それを皮切りに、次々と群衆から『おひねり(スパチャ)』が飛んでくる。
「これも持ってきな! 今日採れた『月見大根』だ!」
「うちの屋台の『太陽芋』も全部やるよ!!」
チャリン、チャリン、ボトッ、ドサッ。
リーザの足元に、銅貨、銀貨、そして大量の野菜の山が出来上がっていく。
「ふぇっ……!? ぷ、プロデューサー! 大根です! しかも丸ごと一本! これで明日はパンの耳じゃなくて、おでんが食べられますよぉぉぉ!」
大根を抱きしめて号泣するリーザ。
限界地下アイドルにとって、野菜の現物支給は金貨以上にありがたいスパチャだったらしい。

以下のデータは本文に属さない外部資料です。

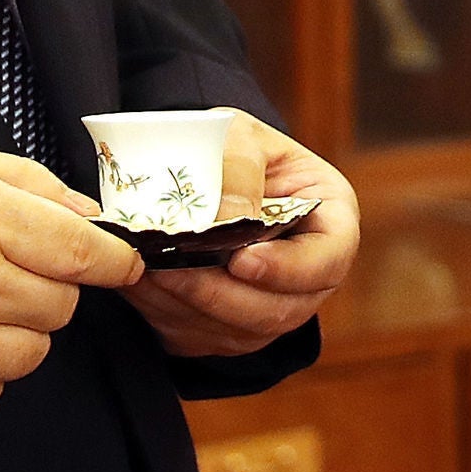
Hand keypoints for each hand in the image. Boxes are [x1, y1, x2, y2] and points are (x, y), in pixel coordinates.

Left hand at [120, 111, 359, 360]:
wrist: (198, 171)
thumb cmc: (231, 148)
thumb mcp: (240, 134)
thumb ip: (239, 164)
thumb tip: (229, 214)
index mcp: (330, 221)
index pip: (329, 259)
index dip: (289, 269)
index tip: (241, 260)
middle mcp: (309, 277)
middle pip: (280, 310)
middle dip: (220, 294)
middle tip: (172, 269)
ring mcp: (270, 309)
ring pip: (235, 332)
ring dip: (185, 305)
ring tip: (145, 270)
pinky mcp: (227, 330)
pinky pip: (199, 338)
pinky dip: (165, 313)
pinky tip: (140, 281)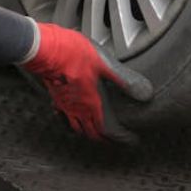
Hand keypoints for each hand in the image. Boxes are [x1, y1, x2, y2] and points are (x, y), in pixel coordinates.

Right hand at [21, 22, 152, 141]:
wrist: (45, 49)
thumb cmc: (73, 55)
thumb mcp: (105, 65)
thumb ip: (125, 80)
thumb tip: (145, 94)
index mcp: (92, 104)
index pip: (108, 131)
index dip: (121, 139)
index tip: (131, 141)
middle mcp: (78, 109)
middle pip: (91, 133)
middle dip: (105, 140)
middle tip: (115, 141)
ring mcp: (65, 105)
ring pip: (76, 127)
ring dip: (88, 132)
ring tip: (95, 132)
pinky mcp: (55, 97)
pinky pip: (64, 116)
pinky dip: (70, 120)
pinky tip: (71, 114)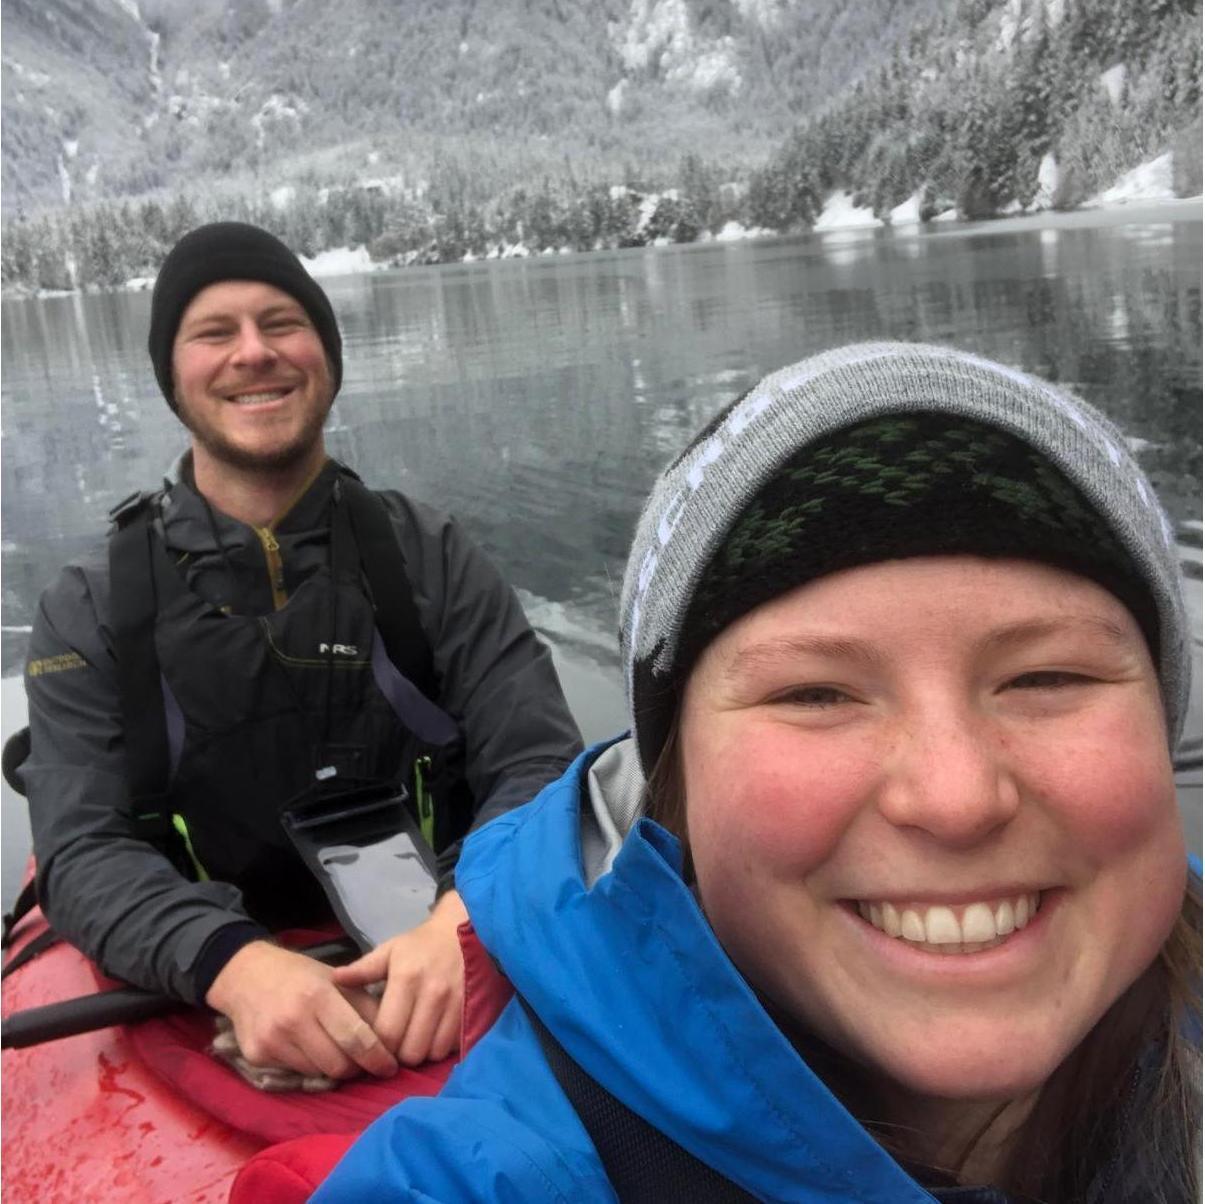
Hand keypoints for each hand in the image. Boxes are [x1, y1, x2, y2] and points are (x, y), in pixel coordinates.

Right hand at [205, 941, 398, 1080]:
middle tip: (366, 1062)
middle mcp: (292, 1019)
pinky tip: (311, 1049)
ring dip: (334, 1068)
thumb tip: (394, 1039)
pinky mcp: (256, 1057)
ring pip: (318, 1073)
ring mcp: (271, 1040)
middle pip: (338, 1064)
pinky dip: (311, 1066)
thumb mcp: (337, 980)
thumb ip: (365, 1007)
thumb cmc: (301, 977)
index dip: (376, 1057)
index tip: (390, 1067)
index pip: (355, 1037)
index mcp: (317, 995)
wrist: (247, 976)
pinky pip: (296, 1073)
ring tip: (338, 1052)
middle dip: (357, 1067)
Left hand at [331, 889, 468, 1065]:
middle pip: (410, 1051)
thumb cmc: (422, 945)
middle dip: (399, 1055)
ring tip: (415, 1040)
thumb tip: (335, 980)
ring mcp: (457, 1005)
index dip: (377, 1046)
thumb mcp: (390, 950)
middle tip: (396, 1045)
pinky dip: (441, 1048)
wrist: (466, 930)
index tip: (375, 1043)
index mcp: (406, 979)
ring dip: (421, 1053)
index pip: (387, 1033)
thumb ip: (363, 969)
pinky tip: (434, 1036)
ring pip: (433, 1054)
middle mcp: (433, 994)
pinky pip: (453, 1047)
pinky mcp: (473, 1012)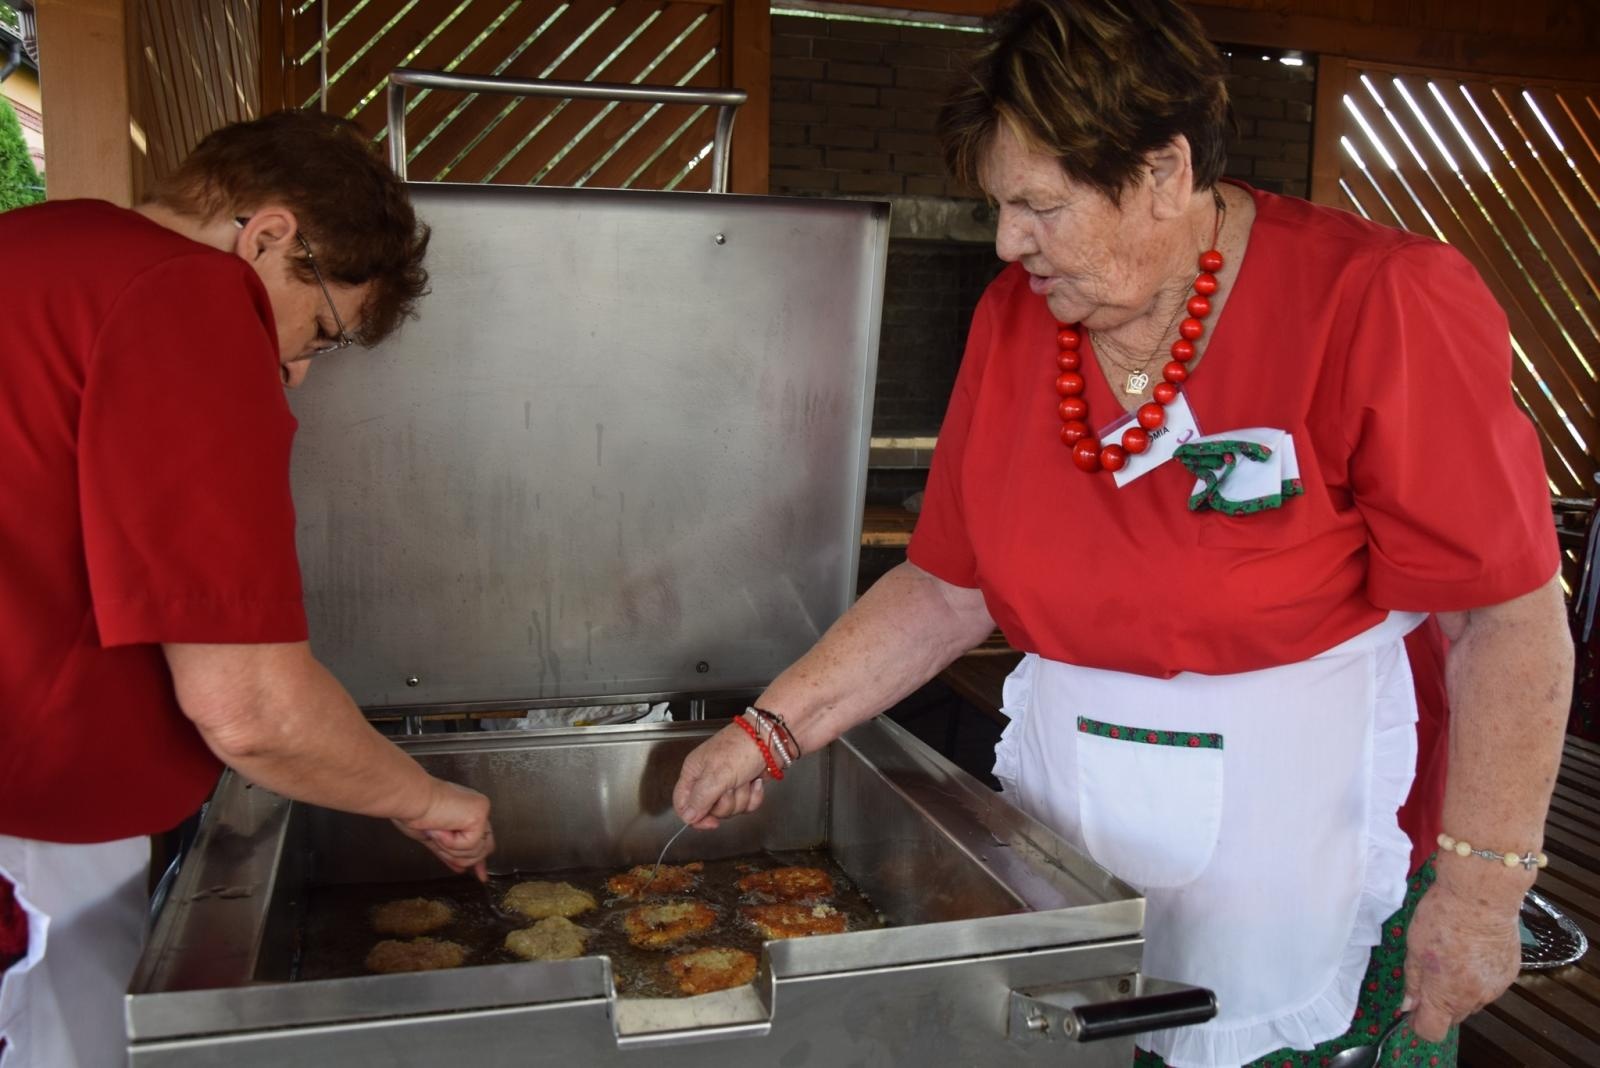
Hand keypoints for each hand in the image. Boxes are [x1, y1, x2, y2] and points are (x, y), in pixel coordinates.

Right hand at [392, 777, 494, 879]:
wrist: (410, 801)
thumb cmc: (414, 812)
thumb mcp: (436, 839)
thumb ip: (451, 852)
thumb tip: (461, 868)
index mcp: (467, 813)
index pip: (483, 840)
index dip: (480, 860)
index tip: (480, 875)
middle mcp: (478, 810)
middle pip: (484, 849)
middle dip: (461, 856)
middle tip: (441, 845)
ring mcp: (481, 812)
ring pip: (476, 852)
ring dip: (451, 849)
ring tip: (437, 832)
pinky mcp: (479, 815)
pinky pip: (469, 844)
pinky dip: (451, 842)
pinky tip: (441, 829)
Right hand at [672, 724, 767, 828]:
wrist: (773, 737)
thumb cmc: (742, 747)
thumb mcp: (717, 775)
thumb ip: (700, 799)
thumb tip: (688, 817)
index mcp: (694, 772)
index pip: (683, 804)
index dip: (695, 817)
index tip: (711, 821)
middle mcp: (708, 779)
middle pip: (710, 810)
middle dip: (726, 803)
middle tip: (731, 785)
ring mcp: (728, 783)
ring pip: (730, 809)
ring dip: (742, 797)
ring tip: (745, 778)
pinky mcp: (745, 786)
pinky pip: (746, 805)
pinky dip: (754, 796)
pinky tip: (756, 781)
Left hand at [1402, 870, 1524, 1040]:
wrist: (1482, 895)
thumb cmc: (1442, 917)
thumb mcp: (1414, 948)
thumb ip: (1413, 982)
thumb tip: (1409, 1006)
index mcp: (1446, 995)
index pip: (1431, 1031)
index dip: (1417, 1023)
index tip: (1411, 1010)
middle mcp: (1474, 998)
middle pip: (1453, 1017)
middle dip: (1439, 1003)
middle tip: (1430, 973)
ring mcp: (1496, 988)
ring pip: (1472, 1001)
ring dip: (1460, 990)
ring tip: (1452, 957)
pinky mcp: (1510, 974)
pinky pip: (1489, 986)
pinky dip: (1479, 977)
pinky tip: (1472, 952)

「おいルラン、なんだこの惨状は。我ら聖獣が、なぜ下等な人間どもから泥のついた芋や大根を恵まれているのだ……屈辱だ」
俺の肩に乗った子猫が忌々しそうに吐き捨てるが、その尻尾は群衆の熱気にあてられて無意識にパタパタと揺れていた。
「いいじゃねえか。泥臭い営業からトップを獲るのが、アイドルの王道ってもんだろ」
俺は、朝日に照らされるリーザの笑顔を見ながら確信した。
無能と呼ばれた俺の『完全同調』。
バフを撒き散らす純真な歌姫。
そして、ツンデレの超絶ロボット。
このイカれた3つのピースが揃った今、俺たちなら絶対に天下を獲れる。
死蟲機とかいう世界のバグも、ステージを荒らす害虫というなら、ついでに全部駆除してやる。
「よしリーザ、撤収だ! 大根と芋を全部回収しろ!」
「はいっ! ガオンさんも手伝ってください!」
「誰がやるかバカ娘! 我は神の使いだぞ!」
ワイワイと騒ぎながら、俺たちはみかん箱と大量の野菜を抱えて、ボロアパート『ルナミスコーポ101号室』への帰路についた。
ルナミス帝国、いや、アナステシア大陸全土を巻き込む『絶対無敵のアイドル伝説』と『世界救済ツアー』は、こうしてひっそりと、しかし確かな爆発力を持って幕を開けたのだった。